→ **To-do item**
Would you please restate all of the entries exactly, apart from the pictures?
------ Data for processing ------
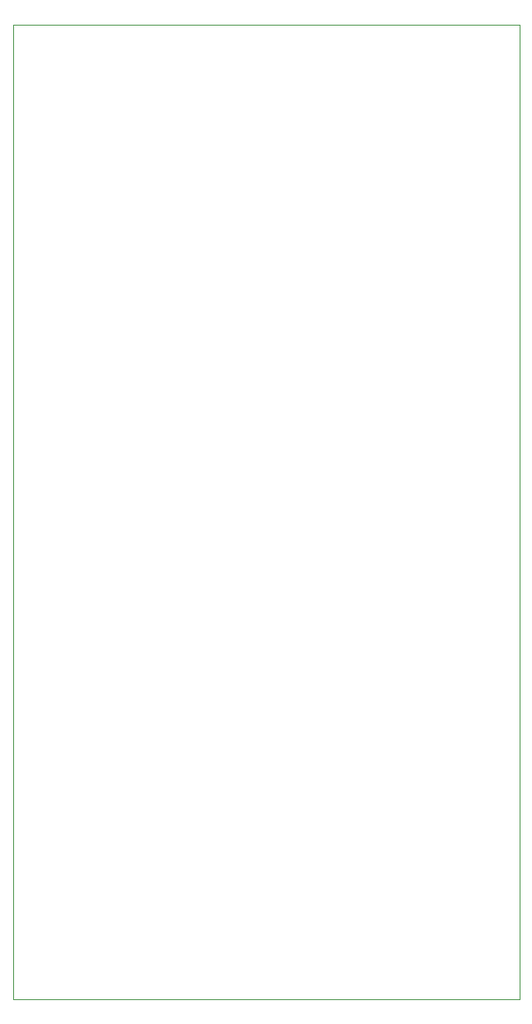
<source format=gbr>
%TF.GenerationSoftware,KiCad,Pcbnew,8.0.5*%
%TF.CreationDate,2025-03-27T12:09:55+00:00*%
%TF.ProjectId,pcb_antenna,7063625f-616e-4746-956e-6e612e6b6963,rev?*%
%TF.SameCoordinates,Original*%
%TF.FileFunction,Profile,NP*%
%FSLAX46Y46*%
G04 Gerber Fmt 4.6, Leading zero omitted, Abs format (unit mm)*
G04 Created by KiCad (PCBNEW 8.0.5) date 2025-03-27 12:09:55*
%MOMM*%
%LPD*%
G01*
G04 APERTURE LIST*
%TA.AperFunction,Profile*%
%ADD10C,0.050000*%
%TD*%
G04 APERTURE END LIST*
D10*
X126000000Y-165000000D02*
X74000000Y-165000000D01*
X126000000Y-65000000D02*
X126000000Y-165000000D01*
X74000000Y-65000000D02*
X126000000Y-65000000D01*
X74000000Y-165000000D02*
X74000000Y-65000000D01*
M02*

</source>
------
→ **Answer**
<source format=gbr>
%TF.GenerationSoftware,KiCad,Pcbnew,8.0.5*%
%TF.CreationDate,2025-03-27T12:09:55+00:00*%
%TF.ProjectId,pcb_antenna,7063625f-616e-4746-956e-6e612e6b6963,rev?*%
%TF.SameCoordinates,Original*%
%TF.FileFunction,Profile,NP*%
%FSLAX46Y46*%
G04 Gerber Fmt 4.6, Leading zero omitted, Abs format (unit mm)*
G04 Created by KiCad (PCBNEW 8.0.5) date 2025-03-27 12:09:55*
%MOMM*%
%LPD*%
G01*
G04 APERTURE LIST*
%TA.AperFunction,Profile*%
%ADD10C,0.050000*%
%TD*%
G04 APERTURE END LIST*
D10*
X126000000Y-165000000D02*
X74000000Y-165000000D01*
X126000000Y-65000000D02*
X126000000Y-165000000D01*
X74000000Y-65000000D02*
X126000000Y-65000000D01*
X74000000Y-165000000D02*
X74000000Y-65000000D01*
M02*

</source>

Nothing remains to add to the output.